Highlights & Insights¶
- SDE is an elegant design: By replacing contrastive learning with "semantic feature fusion + dual-branch decoding," it avoids the loss conflict problem of VILA-U. The underlying insight is that SigLIP's image encoder features already implicitly encode text-aligned semantic information; explicit contrastive learning is unnecessary—semantics need only be "fused into" and "preserved through" the quantization process.
- Paradigmatic simplicity of the unified model: No LLM architectural modifications, no additional adapters, no diffusion models—purely next-token prediction. This demonstrates that, given a sufficiently capable tokenizer, a unified model can be remarkably simple.

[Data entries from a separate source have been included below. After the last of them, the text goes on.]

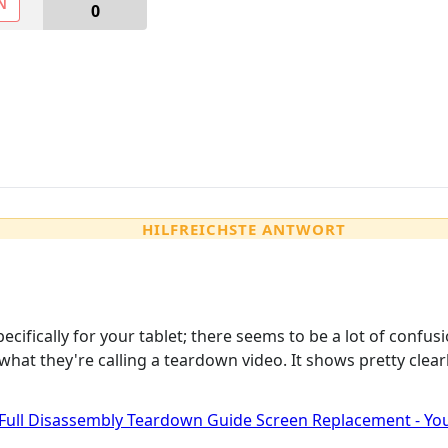
N
0
HILFREICHSTE ANTWORT
specifically for your tablet; there seems to be a lot of co
what they're calling a teardown video. It shows pretty clea
 Full Disassembly Teardown Guide Screen Replacement - Y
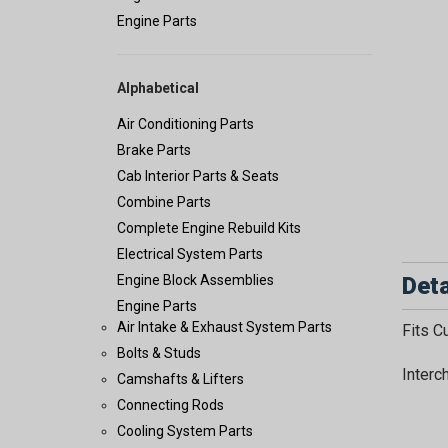
Engine Parts
Alphabetical
Air Conditioning Parts
Brake Parts
Cab Interior Parts & Seats
Combine Parts
Complete Engine Rebuild Kits
Electrical System Parts
Deta
Engine Block Assemblies
Engine Parts
Air Intake & Exhaust System Parts
Fits 
Bolts & Studs
Interc
Camshafts & Lifters
Connecting Rods
Cooling System Parts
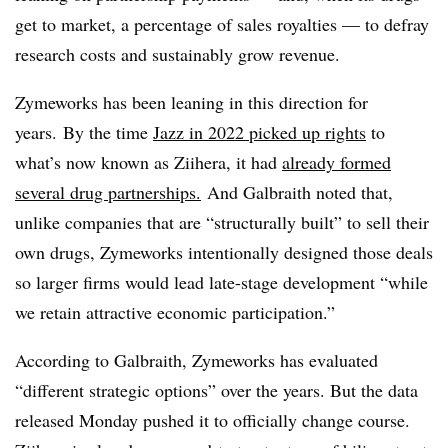
get to market, a percentage of sales royalties — to defray
research costs and sustainably grow revenue.
Zymeworks
has been leaning in this direction for
years. By the time
Jazz in 2022 picked up rights
to
what’s now known as Ziihera, it had
already formed
several drug partnerships.
And Galbraith noted that,
unlike companies that are “structurally built” to sell their
own drugs, Zymeworks intentionally designed those deals
so larger firms would lead late-stage development “while
we retain attractive economic participation.”
According to Galbraith, Zymeworks has evaluated
“different strategic options” over the years. But the data
released Monday pushed it to officially change course.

- Implications for unified VLM research: The bottleneck lies not in the LLM architecture but in the visual tokenizer. A well-designed tokenizer enables simple methods to outperform complex systems.
Limitations & Future Work¶
- Image generation quality, while surpassing prior unified models, still falls short of dedicated diffusion models such as SD-XL.

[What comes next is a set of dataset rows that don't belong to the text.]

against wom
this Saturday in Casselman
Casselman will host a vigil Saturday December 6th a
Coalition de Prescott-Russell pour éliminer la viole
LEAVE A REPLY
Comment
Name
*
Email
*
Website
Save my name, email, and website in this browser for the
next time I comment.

- Resolution is limited (256 or 384); higher resolutions may require larger codebooks or multi-scale schemes.
- The semantic encoder (SigLIP) in SDE is frozen; joint training could potentially yield further improvements at the cost of increased complexity.
- The image reconstruction relies solely on LlamaGEN's convolutional decoder; a stronger decoder may improve generation quality.
Related Work & Insights¶
- vs. Emu3: Emu3 requires training an 8B LLM from scratch; MUSE-VL directly employs a pretrained LLM with 24M data and still surpasses Emu3 (+4.8%). The key differentiator is the SDE tokenizer, which ensures natural alignment between visual and text tokens.
- vs. Chameleon: Chameleon uses a standard VQGAN and achieves only 33.3% average understanding; MUSE-VL's 63.6% is nearly twice as high.
- vs. VILA-U: VILA-U aligns semantics via dual losses (contrastive + reconstruction), requiring 720M data and suffering from convergence difficulties. SDE uses feature fusion and semantic reconstruction, requiring only 24M data.
- vs. Janus: Janus employs dual encoders to decouple understanding and generation, increasing model complexity. MUSE-VL achieves both with a single SDE encoder.
Rating¶
- Novelty: ⭐⭐⭐⭐ — SDE tokenizer design is novel and directly addresses the core semantic deficiency of VQ-based tokenizers.
- Experimental Thoroughness: ⭐⭐⭐⭐⭐ — Comprehensive evaluation across 7 understanding benchmarks, 2 generation benchmarks, tokenizer comparisons, ablations, and scaling experiments.
- Writing Quality: ⭐⭐⭐⭐ — Clear presentation with precise problem formulation.
- Value: ⭐⭐⭐⭐⭐ — Provides a simple and efficient pathway for unified VLMs; the SDE tokenizer is reusable as a general-purpose component.